- _WORK INSTRUCTIONS_
Please retype the records below exactly, omitting any images.

*** DATASET

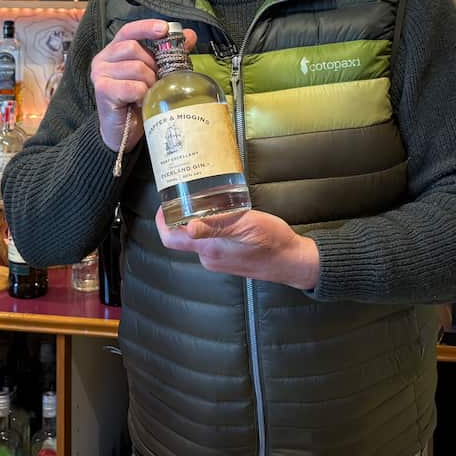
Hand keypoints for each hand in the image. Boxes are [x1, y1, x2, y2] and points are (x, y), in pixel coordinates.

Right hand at [91, 19, 196, 150]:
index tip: (164, 29)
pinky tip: (140, 102)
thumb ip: (169, 54)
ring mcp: (100, 74)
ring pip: (136, 67)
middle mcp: (103, 59)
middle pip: (133, 48)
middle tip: (156, 81)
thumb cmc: (137, 100)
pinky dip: (142, 94)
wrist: (122, 131)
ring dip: (149, 82)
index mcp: (114, 51)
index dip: (146, 27)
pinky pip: (133, 86)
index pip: (128, 30)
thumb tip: (190, 35)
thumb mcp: (155, 74)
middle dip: (152, 64)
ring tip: (148, 94)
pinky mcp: (102, 90)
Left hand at [155, 208, 320, 290]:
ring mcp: (219, 259)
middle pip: (183, 236)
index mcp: (210, 249)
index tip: (164, 203)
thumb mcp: (247, 227)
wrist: (293, 262)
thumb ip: (218, 226)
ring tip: (208, 200)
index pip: (171, 239)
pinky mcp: (229, 258)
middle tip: (188, 193)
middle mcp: (210, 257)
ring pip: (198, 237)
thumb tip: (190, 227)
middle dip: (183, 214)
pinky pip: (212, 241)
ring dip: (199, 219)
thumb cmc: (273, 243)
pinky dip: (212, 227)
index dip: (162, 221)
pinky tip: (225, 215)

******

- _EXERCISE ANSWER_
Hand keypoints for each hand in the image. Boxes are [x1, y1, x2, y2] and points are (x, y), in pixel coordinates.

Right hand at [91, 19, 196, 150]:
index tip: (164, 29)
pinky tip: (140, 102)
thumb ip: (169, 54)
ring mcp: (100, 74)
ring pip: (136, 67)
middle mcp: (103, 59)
middle pip: (133, 48)
middle tip: (156, 81)
thumb cmc: (137, 100)
pinky dip: (142, 94)
wrist: (122, 131)
ring dip: (149, 82)
index mcp: (114, 51)
index dip: (146, 27)
pinky pip: (133, 86)
index pip: (128, 30)
thumb tip: (190, 35)
thumb mcp: (155, 74)
middle dip: (152, 64)
ring tip: (148, 94)
pinky mcp: (102, 90)
Left hand at [155, 208, 320, 290]:
ring mcp: (219, 259)
middle pip: (183, 236)
index mcp: (210, 249)
index tip: (164, 203)
thumb mcp: (247, 227)
wrist: (293, 262)
thumb ip: (218, 226)
ring tip: (208, 200)
index pip: (171, 239)
pinky mcp: (229, 258)
middle tip: (188, 193)
middle mcp: (210, 257)
ring pip: (198, 237)
thumb tip: (190, 227)
middle dip: (183, 214)
pinky pip: (212, 241)
ring dip: (199, 219)
thumb cmc: (273, 243)
pinky dip: (212, 227)
index dip: (162, 221)
pinky tip: (225, 215)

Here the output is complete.